The way we rate our media just doesn't measure up

If you are fed up with reading about how nothing stays the same, then take a seat, get out your comfy slippers and enter the world of media research, where millions of pounds are spent and much stays the same.

Sue Unerman, chief strategy officer at MediaCom
Sue Unerman, chief strategy officer at MediaCom

It didn't always seem as though this would be the case. In 2003, a new dawn for media research seemed imminent, with talk of a US technology that could pick up transmissions of ads from media such as TV, radio and posters to deliver a net rating.

Add RFID (radio frequency identification) technology in supermarkets, and single-source information was in sight. We'd conclusively know how media drives people into a shop to buy a product, and the passive system would eliminate human error.

And in 2005, news broke of Project Apollo, a system designed to collect and connect multimedia message exposure, brand recognition and preference, and actual purchase behaviour. Surely this would revolutionise media planning and buying?

However, in February, Project Apollo was aborted. So, rather than making progress, we may be going backwards. In April, Rajar withdrew from its electronic portable people-meter experiment, committing instead to a pilot of a web-based diary system. Postar is also reviewing its data capture methodology, but has so far rejected RFID in the short term as too unproven.

* _Record extracts_:
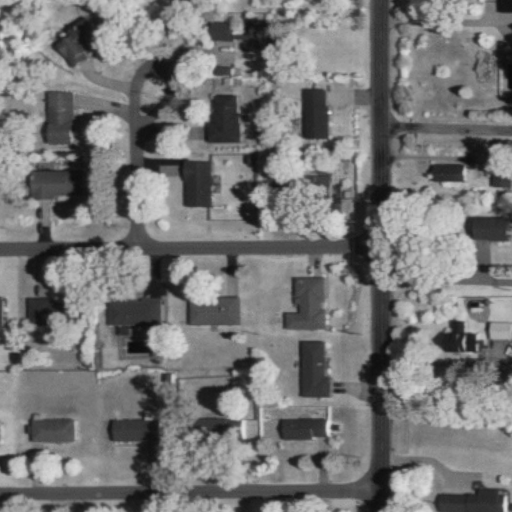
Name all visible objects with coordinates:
building: (507, 6)
road: (443, 22)
building: (253, 35)
building: (84, 43)
building: (319, 113)
building: (65, 117)
building: (229, 119)
road: (447, 130)
road: (139, 147)
building: (453, 172)
building: (503, 172)
building: (61, 183)
building: (202, 183)
building: (496, 227)
road: (192, 250)
road: (384, 256)
road: (448, 278)
building: (311, 304)
building: (218, 311)
building: (50, 312)
building: (138, 312)
building: (2, 313)
building: (501, 330)
building: (464, 338)
road: (440, 362)
building: (316, 370)
building: (228, 426)
building: (307, 428)
building: (1, 429)
building: (57, 430)
building: (140, 430)
road: (191, 495)
building: (474, 502)
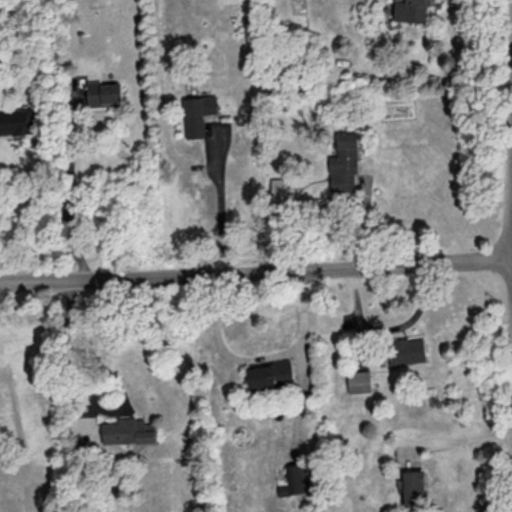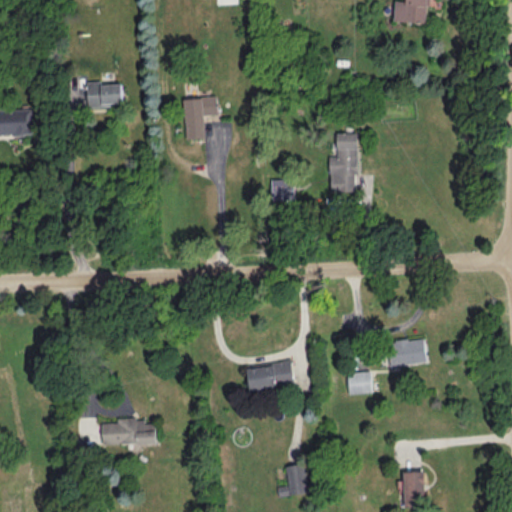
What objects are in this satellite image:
building: (411, 9)
building: (103, 92)
building: (197, 113)
building: (15, 119)
building: (344, 162)
building: (282, 188)
road: (68, 198)
road: (222, 208)
road: (255, 269)
road: (387, 327)
road: (78, 346)
building: (407, 349)
road: (259, 357)
building: (270, 373)
building: (359, 380)
building: (128, 430)
road: (460, 439)
building: (294, 478)
building: (413, 487)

* _Work task 1_: In the media research article, what did Rajar commit to in April after withdrawing from its electronic portable people-meter experiment?
* _Work task 2_: Pick up the media research article after its last sentence and keep writing.
The items have nothing to do with what follows.

* _Reply 1_: A pilot of a web-based diary system.

* _Reply 2_:
Online media has a choice of at least two very different ways of measuring audiences (outside of click-through data), which must spice up negotiations no end. Meanwhile, TV and press are clearly not compatible in their audience measurement systems, either in sizes of panel or how ratings are defined.

It is left to IPA TouchPoints to try to pull together all the diverse sources of audience measurement by giving a snapshot of data that other research sources can relate to.

A serious industry overhaul of the way we measure media audiences is long overdue. Despite technological advances in how we communicate, there seems to be a lack of energy or enthusiasm for making contradictory measurement systems compatible.

As media channel planning gets more sophisticated, as the ways of reaching the consumer become more technologically advanced, it is time that we brought media audience research, and therefore media trading currency, into the 21st Century.